§ YOUR ASSIGNMENT: Each line from the first entry to the line with "right elbow: (120, 172)", both included, is to be returned unchanged, with any pictures dropped.

§ MATERIALS PROVIDED:
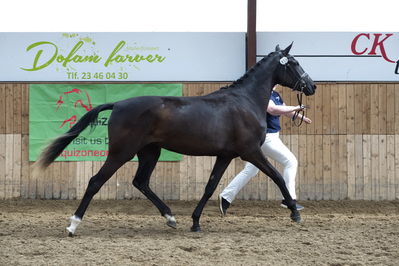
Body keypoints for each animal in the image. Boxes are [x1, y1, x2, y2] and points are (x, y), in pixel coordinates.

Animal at [35, 43, 316, 235]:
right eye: (294, 63)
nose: (311, 86)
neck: (244, 102)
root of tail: (118, 104)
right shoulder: (251, 152)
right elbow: (277, 176)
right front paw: (294, 212)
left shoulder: (225, 155)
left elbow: (210, 186)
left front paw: (195, 222)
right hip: (121, 152)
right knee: (96, 181)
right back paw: (73, 225)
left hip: (150, 152)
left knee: (141, 182)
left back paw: (170, 218)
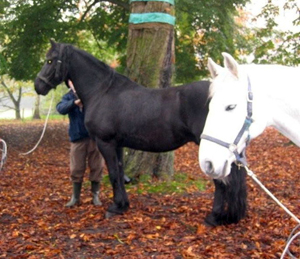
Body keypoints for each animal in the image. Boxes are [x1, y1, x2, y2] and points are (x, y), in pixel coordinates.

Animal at [35, 40, 247, 225]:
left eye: (50, 60)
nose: (38, 85)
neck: (102, 91)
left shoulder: (105, 142)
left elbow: (113, 174)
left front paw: (114, 208)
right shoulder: (117, 145)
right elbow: (120, 172)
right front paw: (123, 205)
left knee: (221, 182)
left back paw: (214, 218)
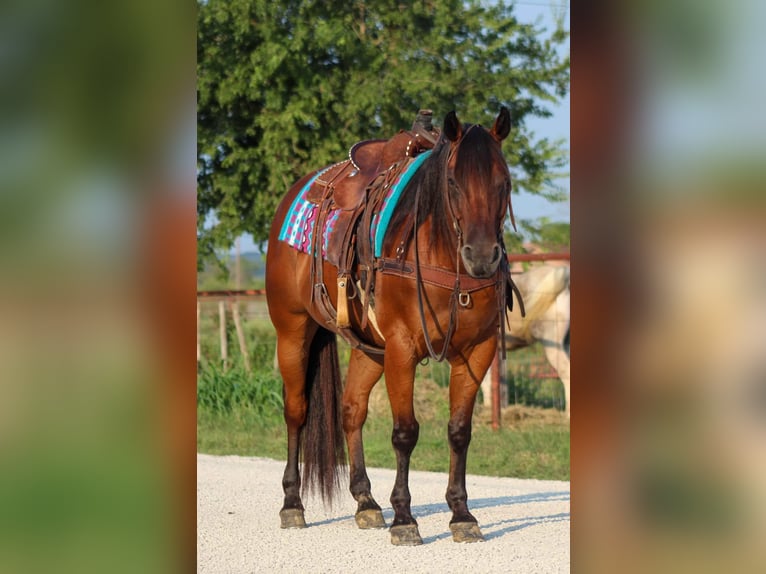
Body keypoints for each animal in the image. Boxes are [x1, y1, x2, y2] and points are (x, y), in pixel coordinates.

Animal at [268, 109, 516, 548]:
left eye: (503, 181)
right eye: (453, 182)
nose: (483, 256)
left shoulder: (477, 351)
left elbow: (459, 431)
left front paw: (461, 514)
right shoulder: (403, 348)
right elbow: (405, 432)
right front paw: (404, 518)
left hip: (369, 347)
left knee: (352, 411)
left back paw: (365, 502)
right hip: (292, 332)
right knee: (296, 411)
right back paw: (292, 504)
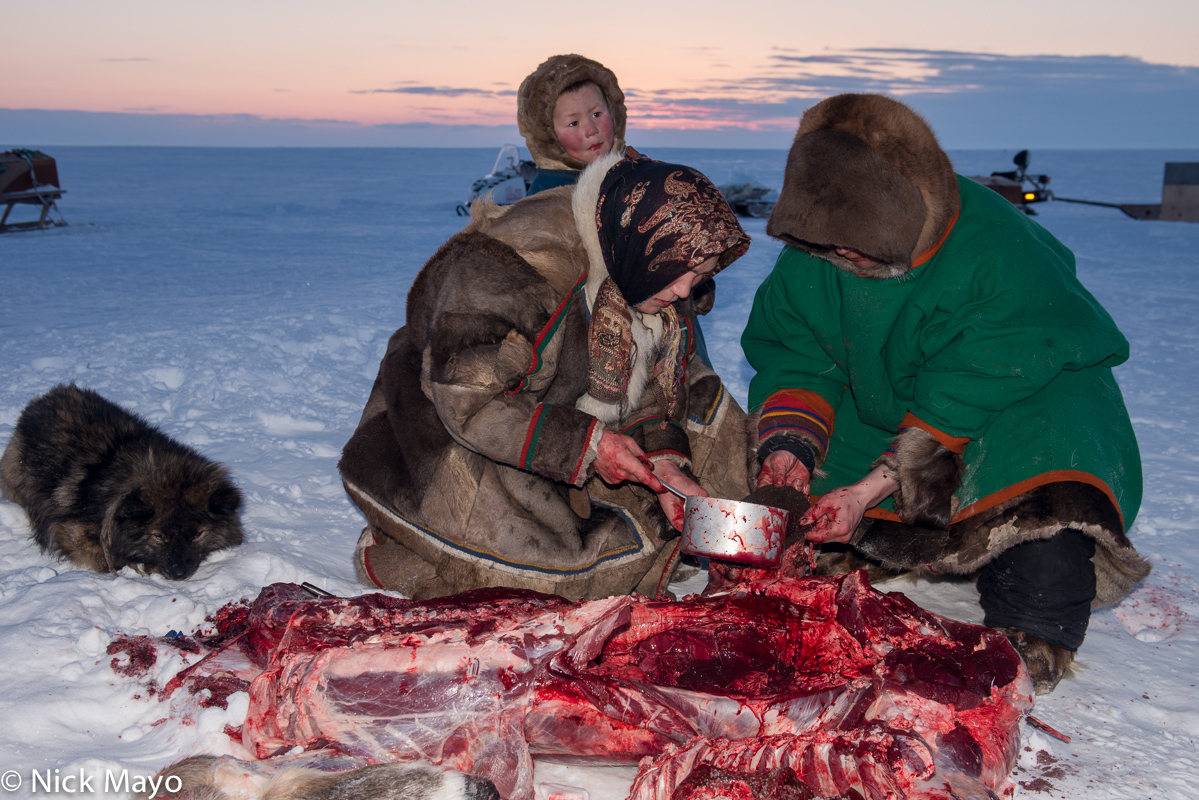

§ SOLVED PROBLEM:
Body keypoints for each animal in the image. Boxes are [x1, y1, x2, y2] and points are (x, y), in pixel coordinates.

Animal at [35, 43, 316, 235]:
right eye: (294, 63)
nose: (311, 86)
neck: (244, 102)
root of tail: (118, 104)
right shoulder: (251, 152)
right elbow: (277, 176)
right front paw: (294, 212)
left shoulder: (225, 155)
left elbow: (210, 186)
left front paw: (195, 222)
right hip: (121, 152)
right knee: (96, 181)
right back paw: (73, 225)
left hip: (150, 152)
left knee: (141, 182)
left back paw: (170, 218)
Body keypoints for each animal in the image. Boxes are [x1, y1, x2, y2] and points are (x, y), in pixel coordinates.

Animal at [35, 40, 247, 225]:
left eye: (50, 60)
nose: (38, 85)
neck: (102, 91)
left shoulder: (105, 142)
left elbow: (113, 174)
left front paw: (114, 208)
right shoulder: (117, 145)
right elbow: (120, 172)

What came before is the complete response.